Atas langkah cepat pemerintah ini, maih kata Said, Banggar DPR memberikan apresiasi sebagai upaya pengamanan kebutuhan stok BBM, khususnya BBM bersubsidi untuk rakyat, karena hal ini menyangkut hajat hidup orang banyak. Namun Banggar DPR mengharapkan pemerintah untuk mengambil langkah langkah strategis.
“Terakhir, banyak sekali wartawan yang melontarkan pertanyaan kepada saya, apakah penambahan anggaran subsidi dan kompensasi BBM ini telah mendapatkan persetujuan kepada DPR. Agar tidak menjawab satu per satu, perlu saya berikan penjelasan bahwa APBN 2022 masih terikat dengan kerangka UU No 2 Tahun 2020 tentang Perppu No 1 tahun 2020,” kata Said.
Adapun Perppu No 1 Tahun 2020 memberikan kewenangan kepada pemerintah untuk melakukan relokasi dan refocusing anggaran. Hal itu telah ditempuh oleh pemerintah melalui Program PEN sejak 2020. Relokasi dan refocusing anggaran cukup ditetapkan melalui Peraturan Presiden.

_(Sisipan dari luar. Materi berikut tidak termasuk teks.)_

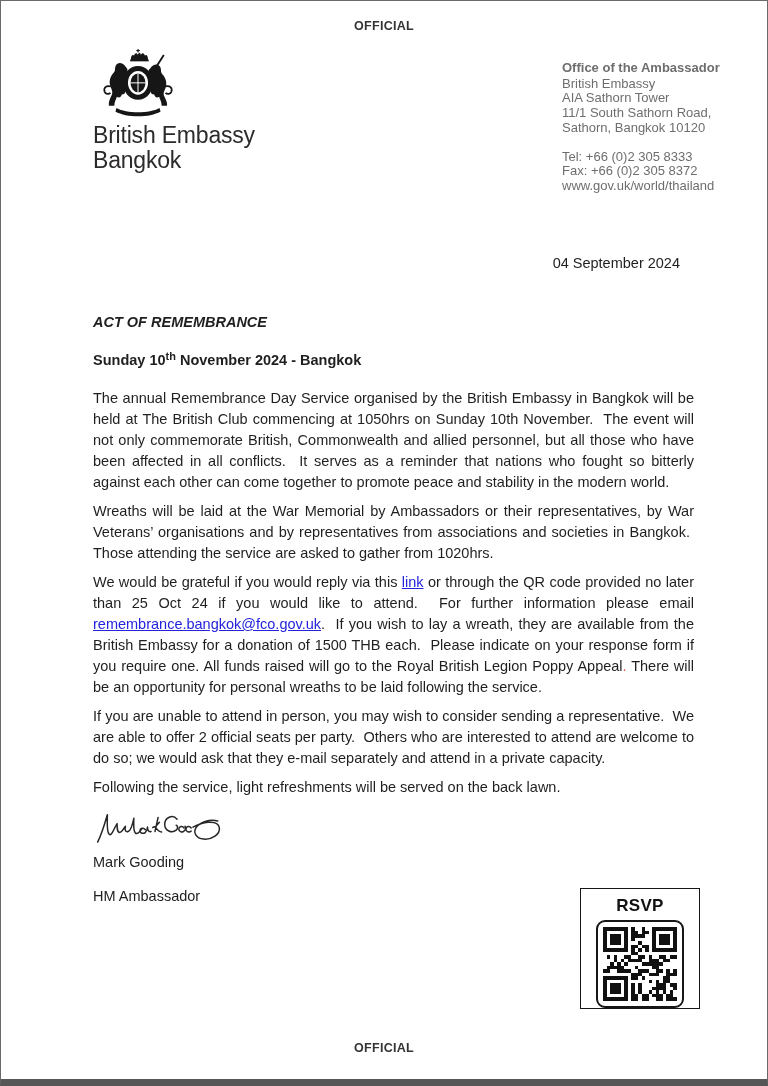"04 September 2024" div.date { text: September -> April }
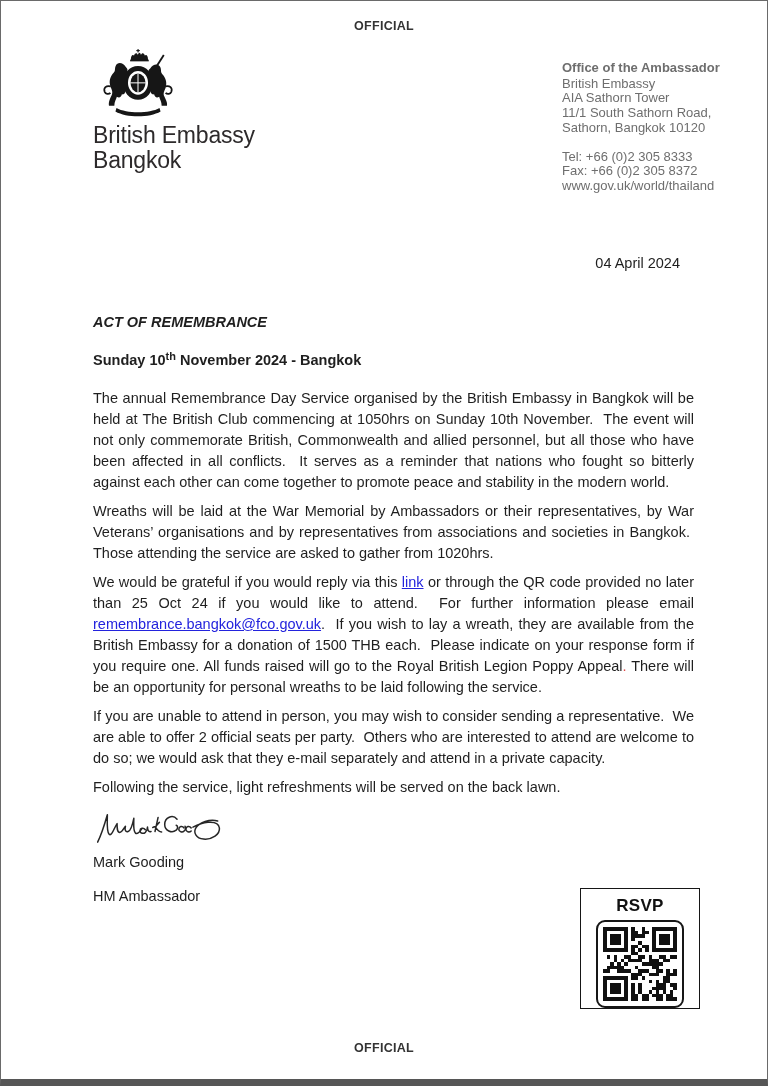"th" .seg-sup { font-size: 11px -> 14px }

Sesuai Perppu No 1 tahun 2020, pemerintah berwenang melakukan tindakan yang berakibat pengeluaran atas beban Anggaran Pendapatan dan Belanja Negara (APBN), yang anggaran untuk membiayai pengeluaran tersebut belum tersedia atau tidak cukup tersedia, serta menentukan proses dan metode pengadaan barang dan jasa.
Berdasarkan kewenangan yang diberikan oleh UU itu, lanjutnya, maka pemerintah berhak menetapkan besaran belanja subsidi dan kompensasi BBM. Kondisi itu bakal berbeda dengan tahun depan, karena APBN 2023 tidak lagi terikat dengan UU No 2 Tahun 2020.
“Maka setiap melakukan tindakan yang berakibat pengeluaran atas beban APBN, yang anggaran untuk membiayai pengeluaran tersebut belum tersedia atau tidak cukup tersedia harus mendapatkan persetujuan DPR,” pungkasnya.